## Document passage:
Svalbard 2015: Sightseeing & Northern Lights

Part 1 was to be picked up at 10 o’clock, the earliest I’ve been out so far, by Father Christmas – actually a Norwegian called Viggo with a huge bushy beard, a fur hat and a pipe. While we waited for the other half of our group, he and the Danish man discussed the BBC, who apparently here filming again (“too much!” said Viggo), presumably a second series of The Hunt. According to Viggo, Jeremy Clarkson is here in the Svalbard Bar “too often” and “Prince Harry – Carrothead – he is here in the pub also!”

We started off with a lecture on population in the bus. 2186 people in town, 600 children (three kindergartens and a school that teaches in every language necessary). The biggest nationality here in Norwegian, then Thai, then Philippine then Swedish (“always the Swedes are there!”) and fifth is “Russian-speaking people. It was easier when it was just Soviet. Now it’s Russia, Ukraine, etc. Russian-speaking people”. The 42 nations of the Svalbard treaty, signed in the 1920s, are allowed to place citizens here, under three conditions. I forget the first but the second is that they must have a job and the third is that that job must pay enough to live on. Taxes here are just enough to for the cost of living. There are no old people here, there are no disabled people – other than the children, this is entirely populated by people of working age and ability. There is one policeman who has nothing to do because there’s no crime, so he gets bored and invents things to do (you wait until a mammoth comes out of the permafrost, then there’ll be plenty for the police to deal with…). The current governor is Kjerstin Askholt, who did not come to the window of her house to wave at the minibus. I’d thought “the governor” was just what the Svalbard administration was called but it does refer to one person. Fortitude may have been filmed in eastern Iceland but this is the real thing.

There are currently only about 250 people working in mining, 29 people working at the satellite station and 50 or so in the governor’s office. Viggo didn’t say how many people worked at the Polar Institute but he did say that about 80% of jobs in town now are in tourism.

We went past the governor’s offices and buildings, down to the church, where we heard all that’s been officially released about the history of Svalbard during WW2 and then paused at the cemetery. There have been 729 deaths in the mining industry here since John Munro Longyear set up operations in 1906 – some of them before that, when people fell off the boat on the way. A lot of them have been buried and sealed inside the mountain, some of them were blasted across the entire Longyear valley when one of the mines exploded and all in all, there are only 30 crosses in that graveyard.

Next stop was the far end of town where the mining barracks used to be. The toilet barrels, delightfully, were kept in the basement of the mess hall to stop them freezing, so it smelled lovely in there!

Our first proper stop, first time out of the bus, was on the outskirts of town. We were told the story of the bear who ate all the dogfood again and we stopped at the polar bear sign where Viggo produced his rifle and we all posed with it. It’s heavier than I expected and I wasn’t sure how comfortable I was with us playing with it, especially on ice so slippery Viggo kept having to rescue us.

## Recorded information:

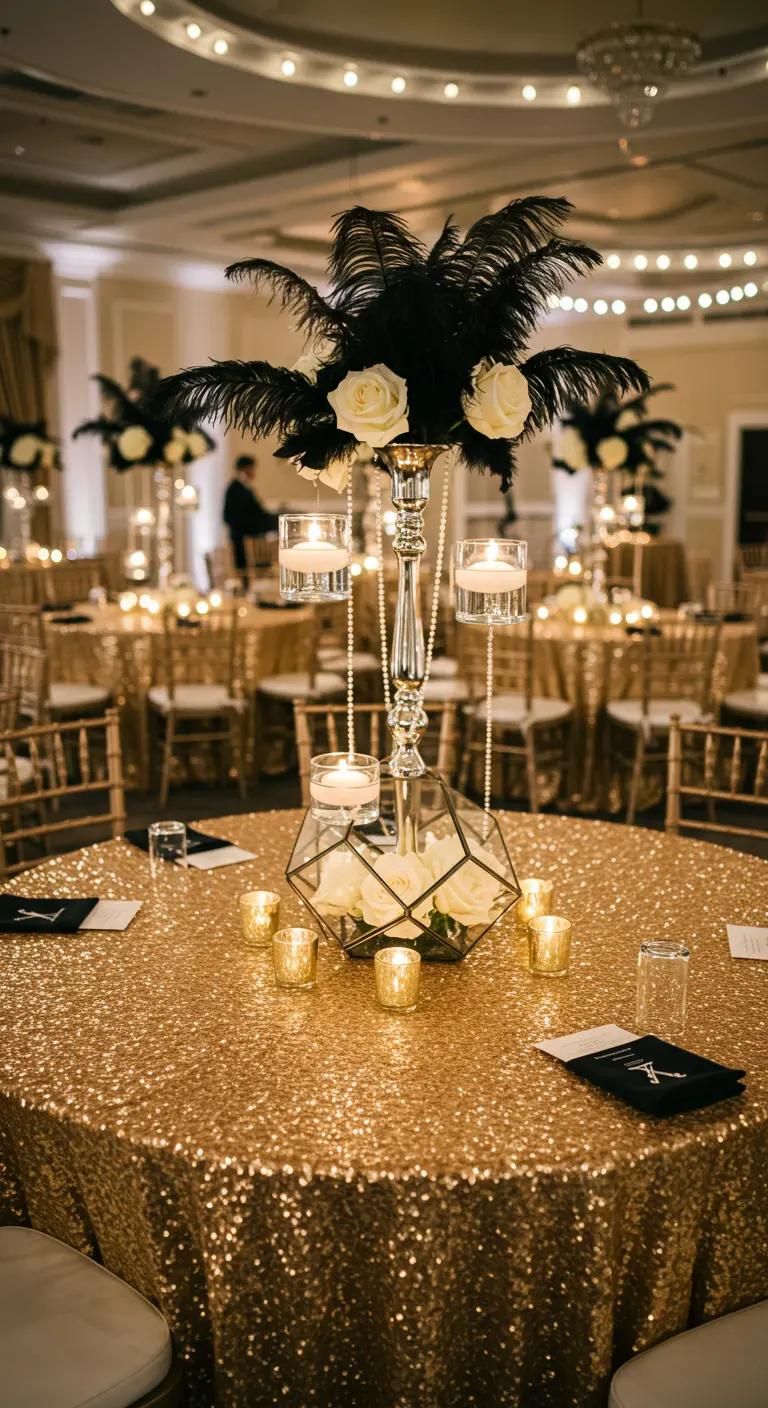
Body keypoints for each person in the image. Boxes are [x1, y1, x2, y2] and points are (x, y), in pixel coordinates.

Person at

## What is needed:
According to the Svalbard account, roughly what share of jobs in town are now in tourism? The listing has no connection to the Svalbard account.

## Answer for the task:
About 80%.